Breathing liquor means bypassing the liver, which in turn means that you will get drunk faster: apparently 40% less alcohol will cause the same effect. This also means consuming 40% fewer calories.

Guests are asked to don special protective gear that looks like a poncho so that they they don't smell like, well, a boozy cloud.

The billowing booze also means guests can't see anything beyond three feet of them.

The bar worked with respiratory scientists and chemists to calculate the maximum amount of time it's safe for people to stay inside of the cloud. Guests can stay inside the cloud for no longer than one hour.

Apparently, 40 minutes in the cloud absorbs the equivalent of having one large drink the old-fashioned way.

Located on the site of a former monastery and next to both an ancient Gothic cathedral and Borough Market, one of London's most famous food markets, the bar was inspired by both the medieval history and the fresh produce surrounding it.

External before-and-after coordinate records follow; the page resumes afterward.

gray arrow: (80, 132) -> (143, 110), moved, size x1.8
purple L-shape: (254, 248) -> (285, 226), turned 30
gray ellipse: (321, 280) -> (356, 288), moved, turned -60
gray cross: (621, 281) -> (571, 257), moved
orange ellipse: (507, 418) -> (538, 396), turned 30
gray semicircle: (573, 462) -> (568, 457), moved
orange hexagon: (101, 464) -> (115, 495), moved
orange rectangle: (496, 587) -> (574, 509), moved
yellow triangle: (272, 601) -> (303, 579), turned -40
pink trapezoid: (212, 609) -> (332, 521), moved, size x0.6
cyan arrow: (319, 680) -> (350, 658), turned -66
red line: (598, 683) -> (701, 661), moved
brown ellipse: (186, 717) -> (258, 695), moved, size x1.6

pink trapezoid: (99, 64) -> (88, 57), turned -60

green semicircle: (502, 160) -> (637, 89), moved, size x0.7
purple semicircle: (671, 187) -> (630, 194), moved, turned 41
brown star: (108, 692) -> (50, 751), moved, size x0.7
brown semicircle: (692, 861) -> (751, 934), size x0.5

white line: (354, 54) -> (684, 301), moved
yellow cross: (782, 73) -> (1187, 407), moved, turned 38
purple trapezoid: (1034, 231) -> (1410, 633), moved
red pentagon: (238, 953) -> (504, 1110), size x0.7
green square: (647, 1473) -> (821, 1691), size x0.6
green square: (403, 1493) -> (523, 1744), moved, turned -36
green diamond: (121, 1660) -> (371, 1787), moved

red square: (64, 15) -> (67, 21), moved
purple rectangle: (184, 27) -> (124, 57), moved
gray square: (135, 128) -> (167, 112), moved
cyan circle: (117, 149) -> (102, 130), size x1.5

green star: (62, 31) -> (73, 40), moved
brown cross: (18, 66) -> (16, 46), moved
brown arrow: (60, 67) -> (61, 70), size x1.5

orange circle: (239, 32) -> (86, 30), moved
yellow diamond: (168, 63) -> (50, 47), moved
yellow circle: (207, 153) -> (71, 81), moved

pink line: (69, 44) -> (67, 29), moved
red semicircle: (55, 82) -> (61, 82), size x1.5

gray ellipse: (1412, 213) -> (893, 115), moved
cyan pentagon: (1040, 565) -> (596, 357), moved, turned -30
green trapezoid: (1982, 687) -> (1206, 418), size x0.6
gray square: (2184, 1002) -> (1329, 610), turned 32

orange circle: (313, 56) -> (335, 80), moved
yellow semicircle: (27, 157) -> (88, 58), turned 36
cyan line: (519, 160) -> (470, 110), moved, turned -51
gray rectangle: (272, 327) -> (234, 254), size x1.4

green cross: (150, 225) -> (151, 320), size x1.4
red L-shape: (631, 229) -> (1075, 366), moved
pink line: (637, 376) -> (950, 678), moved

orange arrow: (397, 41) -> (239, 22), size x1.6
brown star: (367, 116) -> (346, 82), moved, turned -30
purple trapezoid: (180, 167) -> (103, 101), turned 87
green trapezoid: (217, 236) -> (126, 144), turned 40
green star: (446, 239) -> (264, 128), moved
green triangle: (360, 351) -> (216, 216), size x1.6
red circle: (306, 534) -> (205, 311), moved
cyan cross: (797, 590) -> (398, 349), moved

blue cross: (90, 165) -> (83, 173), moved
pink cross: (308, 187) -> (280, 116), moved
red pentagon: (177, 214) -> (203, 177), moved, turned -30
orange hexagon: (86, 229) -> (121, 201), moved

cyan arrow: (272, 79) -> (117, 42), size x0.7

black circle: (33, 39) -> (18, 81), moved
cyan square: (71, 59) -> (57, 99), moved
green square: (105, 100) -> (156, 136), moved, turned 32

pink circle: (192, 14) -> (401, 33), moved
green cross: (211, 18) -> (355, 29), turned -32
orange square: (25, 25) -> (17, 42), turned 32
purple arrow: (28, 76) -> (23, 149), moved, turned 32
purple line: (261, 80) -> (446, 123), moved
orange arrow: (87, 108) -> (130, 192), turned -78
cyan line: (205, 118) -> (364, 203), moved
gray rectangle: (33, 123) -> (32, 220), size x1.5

Sam Bompas, co-director of the company behind the bar, describes it as 'a sci-fi fantasy where meteorology and mixology collide' and 'Disney meets De Sade in Barbarella's castle by way of Medieval Times with flagons of ale!'

The creepy interior is described as 'Miami Deco' and 'faux-medieval.' Apparently, there's a live albino python in the ladies' room and an in-house medium.

Drinks are also served the old fashioned way, in a glass (though the bar is thinking of introducing a human skull vessel), meaning that you can double fist by breathing and drinking.

Their drinks, like the aptly-named Friar Tucker, are comprised entirely of spirits and beers made by monks (like Chartreuse, Benedictine, Trappist beer and Buckfast), as well as produce from the market.